The aim of this study is to examine the experience of oncologic and useful results of robot-helped extremist prostatectomy (RARP) for prostate disease in patients with history of holmium laser enucleation of the prostate (HoLEP).

Twenty-seven patients with past HoLEP who went through RARP were coordinated 1:1 with RARP patients with no set of experiences of transurethral medical procedure. Segment, usable, oncologic, moderation, and erectile capacity results were examined. Median time among HoLEP and RARP was 31 months with a mean prostate-explicit antigen multiplying season of 4.28 ng/mL/year. Employable occasions were essentially more with higher bladder neck remaking rates and likewise low complexity rates. Biochemical repeat was generally low (7%) in the HoLEP gathering, indistinguishable from the relative gathering.
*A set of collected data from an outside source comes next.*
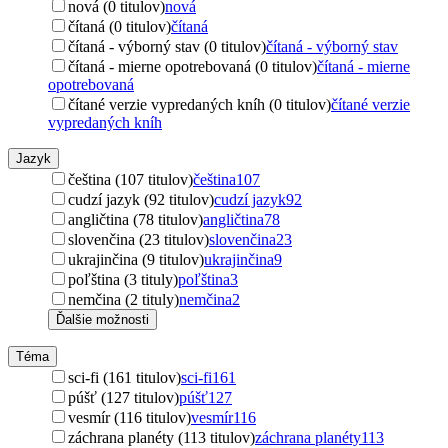
nová (0 titulov)
nová
čítaná (0 titulov)
čítaná
čítaná - výborný stav (0 titulov)
čítaná - výborný stav
čítaná - mierne opotrebovaná (0 titulov)
čítaná - mierne
opotrebovaná
čítané verzie vypredaných kníh (0 titulov)
čítané verzie
vypredaných kníh
Jazyk
čeština (107 titulov)
čeština
107
cudzí jazyk (92 titulov)
cudzí jazyk
92
angličtina (78 titulov)
angličtina
78
slovenčina (23 titulov)
slovenčina
23
ukrajinčina (9 titulov)
ukrajinčina
9
poľština (3 tituly)
poľština
3
nemčina (2 tituly)
nemčina
2
Ďalšie možnosti
Téma
sci-fi (161 titulov)
sci-fi
161
púšť (127 titulov)
púšť
127
vesmír (116 titulov)
vesmír
116
záchrana planéty (113 titulov)
záchrana planéty
113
Moderation finally follow-up was not measurably critical between gatherings, in spite of the fact that opportunity to self control supported the non-HoLEP associate. Erectile capacity recuperation was by and large poor in the post-HoLEP associate (11%), albeit reciprocal nerve saving was infrequently performed (11%). Contrasted and our underlying experience, there were huge enhancements on schedule to self control (16 versus 36 weeks). No T2 post-HoLEP RARP since 2010 has had a positive careful edge.